The head of the School of Nursing at UKZN, Professor Leana Uys - now a deputy vice-chancellor - had kept in touch with Mchunu and asked her several times to take up a lecturing post there. Uys called again one day and told her there was a position in community health. This was her area, and home was beckoning - "one of my sisters was dying, and my mother was getting old" - so she returned to KwaZulu-Natal and began lecturing in 2000. She completed a Masters in 2002, and decided in 2004 to embark on a PhD.
"I had become interested in promoting health in the workplace, which is a neglected area," says Mchunu. "One day a colleague told me of a website with information about a fellowship programme that was looking for academics interested in community development.
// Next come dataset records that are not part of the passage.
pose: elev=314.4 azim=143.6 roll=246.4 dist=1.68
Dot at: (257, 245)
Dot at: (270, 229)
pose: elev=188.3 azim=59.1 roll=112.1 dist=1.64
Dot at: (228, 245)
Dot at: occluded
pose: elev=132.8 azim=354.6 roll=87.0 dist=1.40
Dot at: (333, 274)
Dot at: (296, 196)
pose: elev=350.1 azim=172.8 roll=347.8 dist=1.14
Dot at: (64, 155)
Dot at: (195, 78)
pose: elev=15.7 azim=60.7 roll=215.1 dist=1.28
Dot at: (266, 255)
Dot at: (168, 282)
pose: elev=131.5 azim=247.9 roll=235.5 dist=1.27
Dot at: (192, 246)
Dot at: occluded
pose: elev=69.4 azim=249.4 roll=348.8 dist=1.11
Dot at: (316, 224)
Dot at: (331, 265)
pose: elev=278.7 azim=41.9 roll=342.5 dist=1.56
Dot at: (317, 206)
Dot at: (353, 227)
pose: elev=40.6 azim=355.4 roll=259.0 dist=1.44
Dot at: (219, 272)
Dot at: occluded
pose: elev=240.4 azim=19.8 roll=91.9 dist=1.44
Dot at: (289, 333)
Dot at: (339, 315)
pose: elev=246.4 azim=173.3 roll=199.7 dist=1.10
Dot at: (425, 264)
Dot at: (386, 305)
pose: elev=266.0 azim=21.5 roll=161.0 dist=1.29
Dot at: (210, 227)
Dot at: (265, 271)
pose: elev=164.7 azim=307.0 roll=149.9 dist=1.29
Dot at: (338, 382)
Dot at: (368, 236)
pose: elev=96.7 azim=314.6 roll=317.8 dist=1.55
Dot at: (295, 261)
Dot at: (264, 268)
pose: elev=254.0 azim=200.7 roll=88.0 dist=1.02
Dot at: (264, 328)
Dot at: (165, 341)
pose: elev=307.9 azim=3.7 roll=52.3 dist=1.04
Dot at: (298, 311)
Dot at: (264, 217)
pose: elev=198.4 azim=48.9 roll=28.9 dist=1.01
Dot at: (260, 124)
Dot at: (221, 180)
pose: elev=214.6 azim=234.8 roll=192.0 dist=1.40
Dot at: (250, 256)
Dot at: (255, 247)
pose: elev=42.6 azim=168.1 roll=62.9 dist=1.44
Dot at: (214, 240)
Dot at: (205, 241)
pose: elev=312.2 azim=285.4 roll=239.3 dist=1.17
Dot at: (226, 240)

It was the Ford Foundation programme. I applied, and much to my amazement, I was called in for an interview in mid-2004 and then granted a scholarship. I was very excited."
The programme offers the option of studying at a home university or abroad - or both. With a husband and young children, Mchunu opted to stay in Durban. She took unpaid leave for two years from mid-2005 and spent six months of it at Johns Hopkins in Baltimore where she had forged links with colleagues. The time there, she says, was fantastic.
Mchunu studied six modules - in evaluation, policy development, research, health promotion, community development, and occupational health - in the schools of nursing and public health. "I had a great time, though to start with it was difficult to just forget about my family and focus on studies. I met a lot of people - even people who I had been reading in books. It was a real eye-opener. I learned so much about research, and was able to visit other places and learn about workplace health promotion and other things."
Her thesis looked at wellness programmes in different workplaces of various sizes in different sectors, developed policy guidelines that can be used to develop workplace health promotion policies and programmes, and described testing the guidelines in an organisation in Durban. "They were happy," she laughs. "They said I gave them for free what they would otherwise have had to pay a lot of money for."
Mchunu submitted her thesis last year, was awarded her PhD and returned to lecturing. "Now I'm trying to apply what I learned while I was away. I've been given more responsibility at work, I've started the new modules, I'm writing articles and I've been invited by organisations to help develop health policies. It's a lot of work but it's very fulfilling."
One aspect of the Ford fellowship programme Mchunu had not anticipated was its prestige. "If you mention it you get instant respect - everywhere," she says. "Johns Hopkins asked me to advise some of its students on how to apply for fellowships and here I am mentoring other Ford scholars. It's also been exciting to be able to contribute to workplace health promotion - most organisations have focused on safety, but it is even more important to look after all of people's wellness needs. I can't tell you how thankful I am."